Tāichǎn xīnfǎ 胎產心法

Heart-Method of Pregnancy and Childbirth by 閻純璽 (Yán Chúnxǐ, Wénhóu 文侯, hào Chéngzhāi 誠齋, fl. Yōngzhèng era)

About the work

A three-juǎn systematic obstetrical treatise of 1730 (Yōngzhèng 8) — juǎn upper, middle, lower — covering the entire reproductive course “from the moment of conception, securing the root; through parturition, guarding against transformations; through the post-partum, preserving life.” The work is one of the most carefully-argued mid-Qīng obstetrical treatises, distinguished by its self-conscious effort to balance the various schools (Zhāng Jièbīn warm-supplementing, Zhū Dānxī cool-cleansing, the Bamboo-Grove formulary tradition) rather than to advocate a single school’s protocol.

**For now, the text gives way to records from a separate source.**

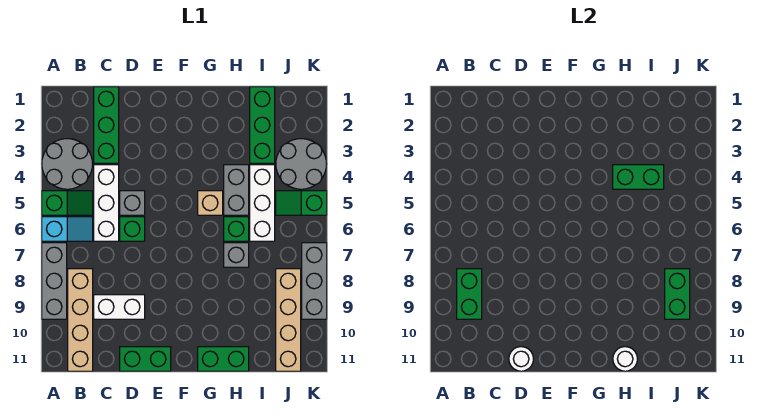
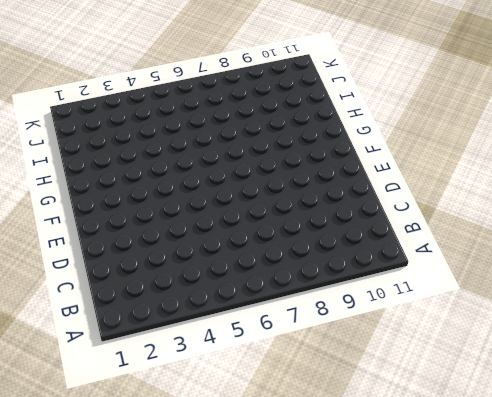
none -> grey 2x2 round brick [42,139,93,189]
none -> green 1x2 slope [42,191,93,215]
none -> cyan 1x2 slope [42,217,93,241]

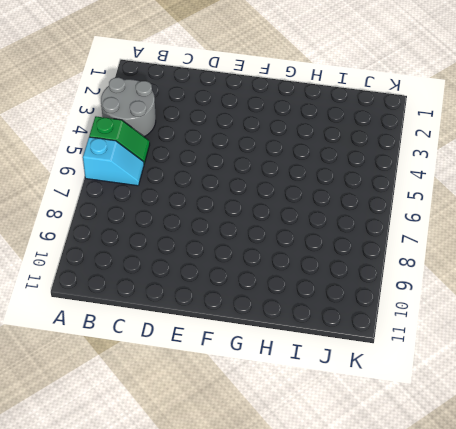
none -> grey 1x3 brick [42,243,67,319]
none -> tan 1x4 brick [68,269,93,371]
none -> green 1x3 brick [94,87,119,163]

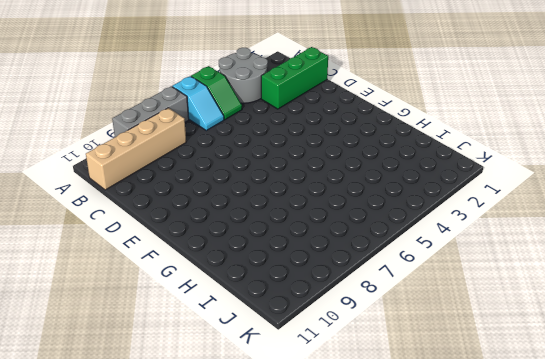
none -> white 1x3 brick [94,165,119,241]
none -> white 1x2 brick [94,295,145,319]
none -> grey 1x1 brick [120,191,145,215]

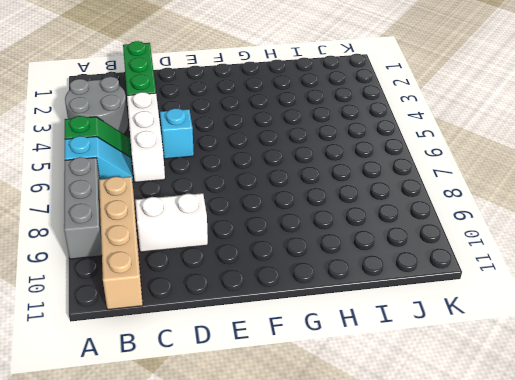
cyan 1x1 brick [160,108,194,159] -> grey 1x1 brick [120,191,145,215]
none -> green 1x1 brick [120,217,145,241]
none -> green 1x2 brick [120,347,171,371]
none -> tan 1x1 brick [198,191,223,215]

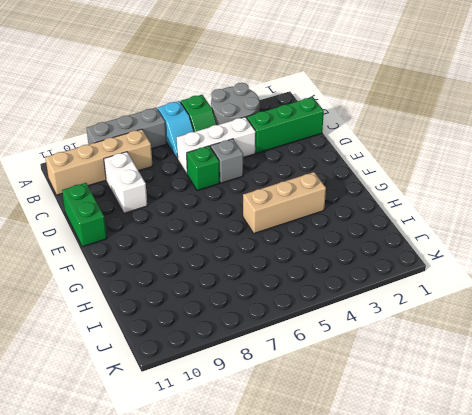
tan 1x3 brick [243,172,326,233] -> tan 1x1 brick [198,191,223,215]
none -> green 1x2 brick [198,347,249,371]
none -> grey 1x2 brick [224,165,249,215]
none -> green 1x1 brick [224,217,249,241]

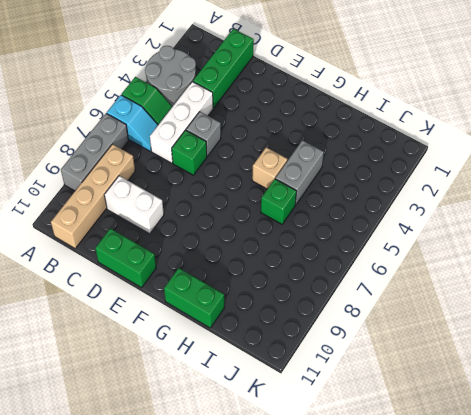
none -> grey 1x1 brick [224,243,249,267]
none -> green 1x3 brick [250,87,275,163]
none -> white 1x3 brick [250,165,275,241]

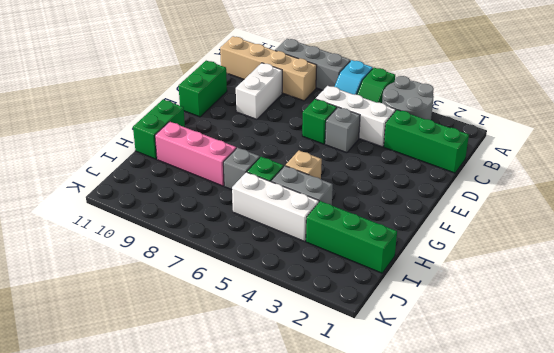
pink 1x3 brick [155,122,236,186] -> none
none -> grey 2x2 round brick [276,139,327,189]
none -> green 1x2 slope [276,191,327,215]
none -> tan 1x4 brick [276,269,301,371]

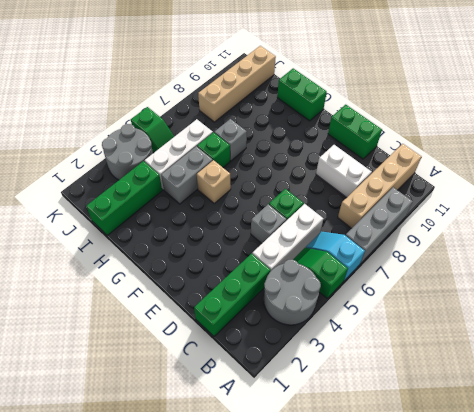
none -> grey 1x3 brick [302,243,327,319]
none -> green 1x2 brick [457,269,482,319]
none -> white 1x1 round brick [509,347,533,371]

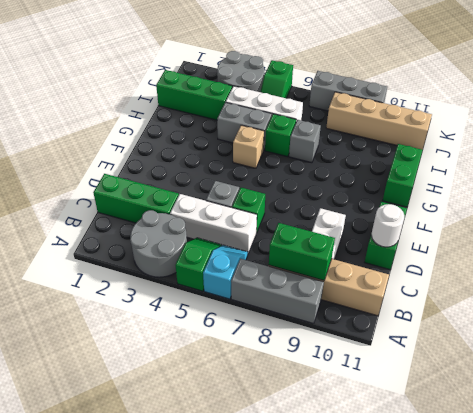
none -> green 1x2 brick [613,165,664,189]
none -> white 1x1 round brick [613,347,637,371]
none -> green 1x2 brick [665,269,690,319]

Its title, xīnfǎ (“heart-method”), signals exactly this — the work intends to convey the judgement rather than the formula, a deliberate intellectual stance against the formulary-recipe culture of the late-Qīng popular obstetrical literature.

Abstract

Composed by Yán Chúnxǐ over thirty years of obstetrical practice. Yán’s 1730 self-preface, prefaced from his official residence as Zuǒjiāng guāncháshǐ of Guǎngxī in Yōngzhèng gēngxū jìjú yuè (autumn 1730), states: “I have for thirty-some years probed deeply into the ancient bibliography, drawing on the renowned theories of the former worthies, examined and pondered their secret principles, attended to evidence, and thus seem to have grasped the essential point — not led astray by side-paths.” The preface by his junior colleague 龔健揚 Gōng Jiànyáng (Yōngzhèng 3 = 1725) precedes the work to print by some five years; Gōng’s preface was composed while Yán was being sent on imperial commission to Guǎngxī. The composition window is set narrowly to 1730, the year of the first printing.

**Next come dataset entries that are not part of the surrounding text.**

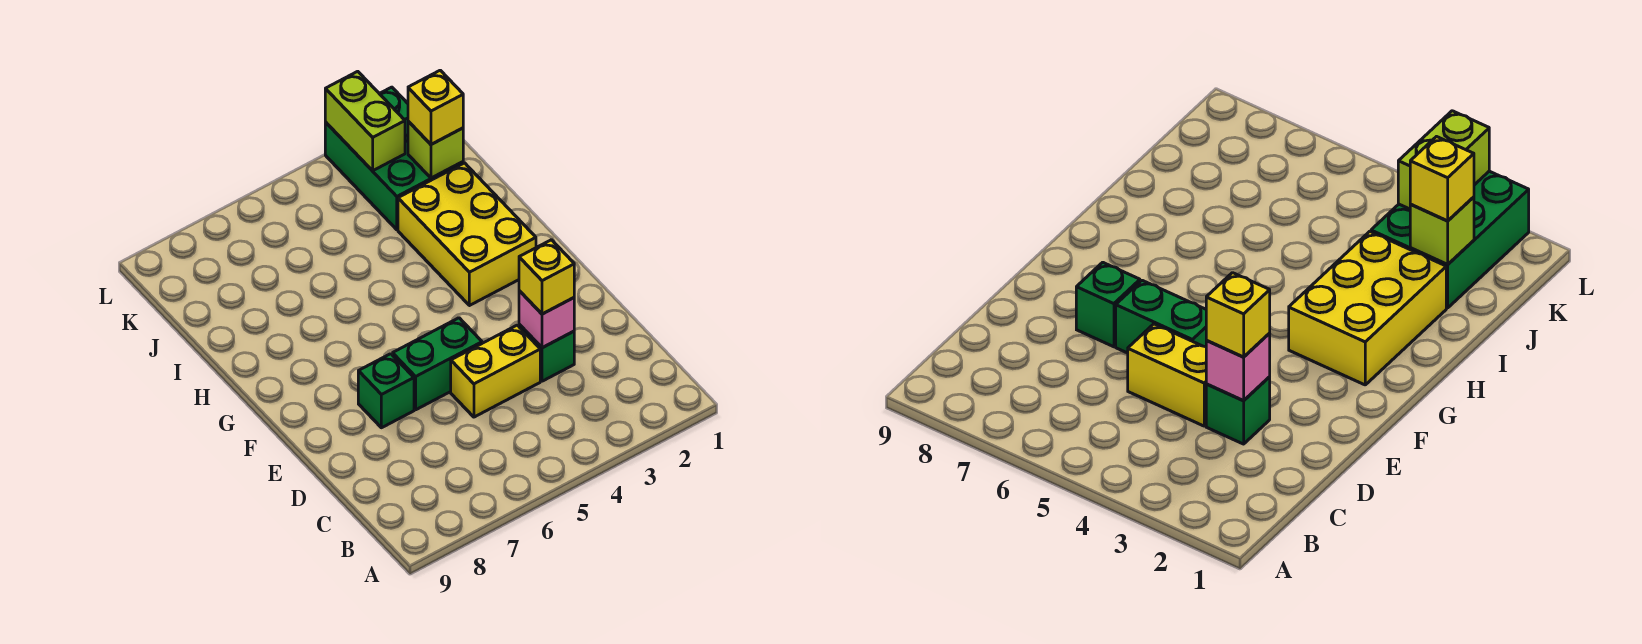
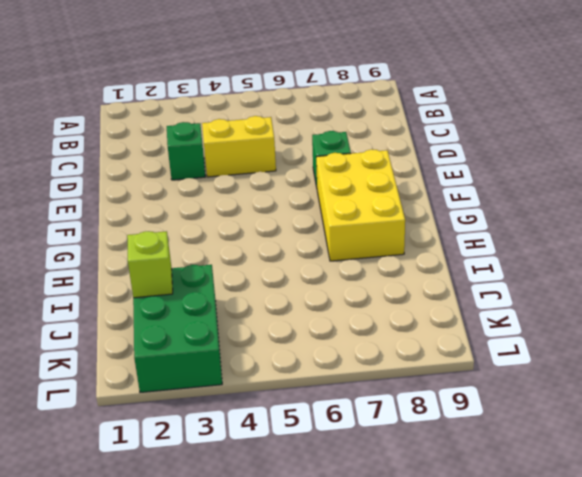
yellow 2x3 brick [316,149,405,261] -> yellow 2x3 brick moved to [398,163,536,306]
none -> green 1x2 brick [393,318,482,410]
none -> pink 1x1 brick [519,291,574,348]

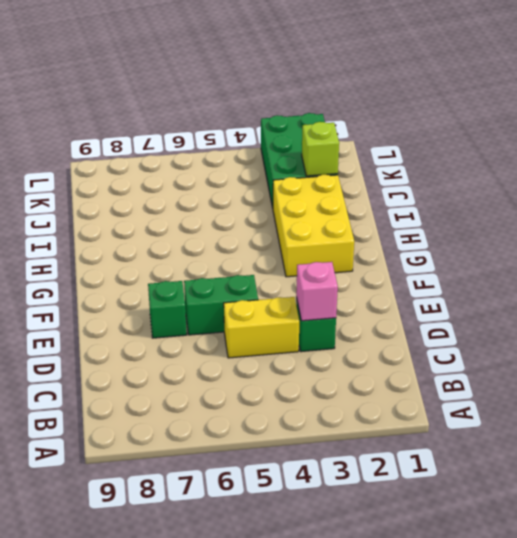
none -> lime 1x2 brick [325,71,405,171]
none -> yellow 1x1 brick [519,240,574,314]

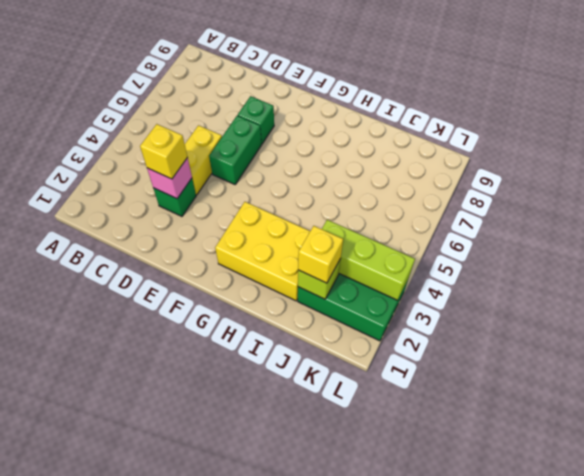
lime 1x3 brick [322,220,415,300] -> lime 1x2 brick [325,71,405,171]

The work’s textual organisation is exemplary: every disorder is given (i) an aetiological discussion in zàngfǔ terms, (ii) a symptomatological diagnostic profile, (iii) a named principal prescription with full dose specifications and (iv) standard jiājiǎn (additions-and-subtractions) for variant presentations. The intellectual core of the work is Yán’s repeated insistence on the fùzhèng (supporting-the-correct) principle for post-partum care — that even in the presence of apparent excess-symptoms (potential fevers, apparent indications for purgation), the post-partum body must be supported, never attacked. This stance places Yán within the Zhāng Jièbīn wēnbǔ (warm-supplementing) tradition while still drawing freely on Dānxī pharmacology.

The catalog meta gives only Yán Chúnxǐ as the author. The work was widely reprinted through the Qīng — the Hǎiwài huíguī recension preserves a late-Qīng print witness; Yán’s text remains the principal Yōng-zhèng-era obstetrical treatise of the literati-physician type, parallel in stature to the 1715 popular Dáshēng biān (KR3ei055) and the 1728 specialist Chǎnbǎo (KR3ei057).

Translations and research

  • Yi-Li Wu, Reproducing Women: Medicine, Metaphor, and Childbirth in Late Imperial China. Berkeley: University of California Press, 2010 — places the work in its mid-Qīng intellectual landscape.
  • No standalone English translation located.